4. Jaelan Phillips, EDGE, Dolphins
The Dolphins likely love what they got out of Emmanuel Ogbah in 2020 -- nine sacks, five batted passes and six tackles for loss in his first year on the edge in Miami.
The former second-round pick out of Oklahoma State has carved a nice career for himself on three separate teams, and he still isn't 28 years old. However, he's probably never going to be a premier, No. 1 outside pass rusher in the NFL. That's likely what precipitated the Dolphins selection of Phillips at No. 18 overall.

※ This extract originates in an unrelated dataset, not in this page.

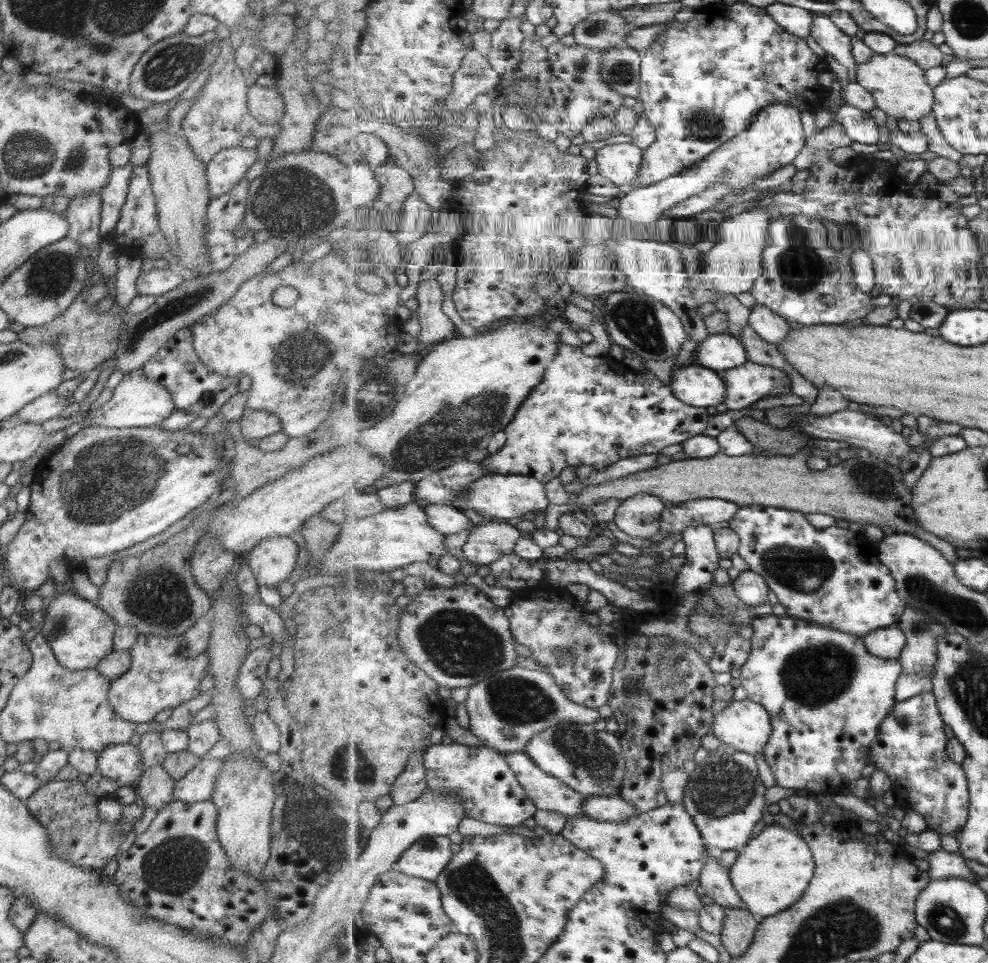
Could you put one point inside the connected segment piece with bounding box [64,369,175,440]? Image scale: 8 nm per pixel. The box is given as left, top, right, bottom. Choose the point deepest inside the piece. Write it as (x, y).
(136, 401)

Had he not had concussion concerns, Phillips probably would've gone in the top 10. He checks all the boxes needed to be a consistent, three-down rusher in today's NFL.
3. Jamin Davis, LB, Washington Football Team
Davis is a run-and-chase linebacker. What does that mean? It implies he's fast and is a "see ball, get ball" type of second-level defender. There's more explosion and twitch to his game than finesse in and around climbing blockers.
Fortunately for Davis, he has Da'Ron Payne, Jonathan Allen, Montez Sweat, and Chase Young in front of him. All first-round monsters who've played exceptionally well early in their careers for the Football Team.
And Ron Rivera knows linebacker play. We know that from his time in Carolina. And Davis has the fluidity to flip his hips and find the football while sinking down the seam. That's huge. The one-year Kentucky standout is going to overflow the stat sheet as a rookie.
2. Ja'Marr Chase, WR, Bengals
Ok, this comes from the Captain Obvious drawer. I don't care. Chase needed to be included in this article. Sure, there's Tee Higgins -- who turned in a fine rookie year -- and the super-steady Tyler Boyd in Cincinnati.
But this man set the SEC on fire in 2019 with Joe Burrow throwing him passes. They have a serious connection. And you don't select a receiver at No. 5 overall and not making the top pass-game option immediately. The only minimal concern I have with Chase is his propensity to lean on physicality to beat press at the line instead of crafty footwork or hand use. Other than that, he's an elite rookie receiver from the first snap of the 2021 season.
1. Kyle Pitts, TE, Falcons
Pitts, man. He's a different breed. And he's in an offense that absolutely has to account for JULIO JONES. And Calvin Ridley, who's fresh off a 90-catch, 1,354-yard, nine-touchdown 2020. Sure, his production was inflated because Jones was injured. But the big man is back, which is going to give Ridley even more advantageous cornerback matchups.
And who in the world is covering Pitts? Your linebacker isn't. Neither is your safety or your slot corner. The 6-6, 240-plus pound explosive yet nuanced route runner with a soccer net catch radius and deceptive YAC capabilities is in for a monster Year 1 with Matt Ryan throwing him passes in the ATL.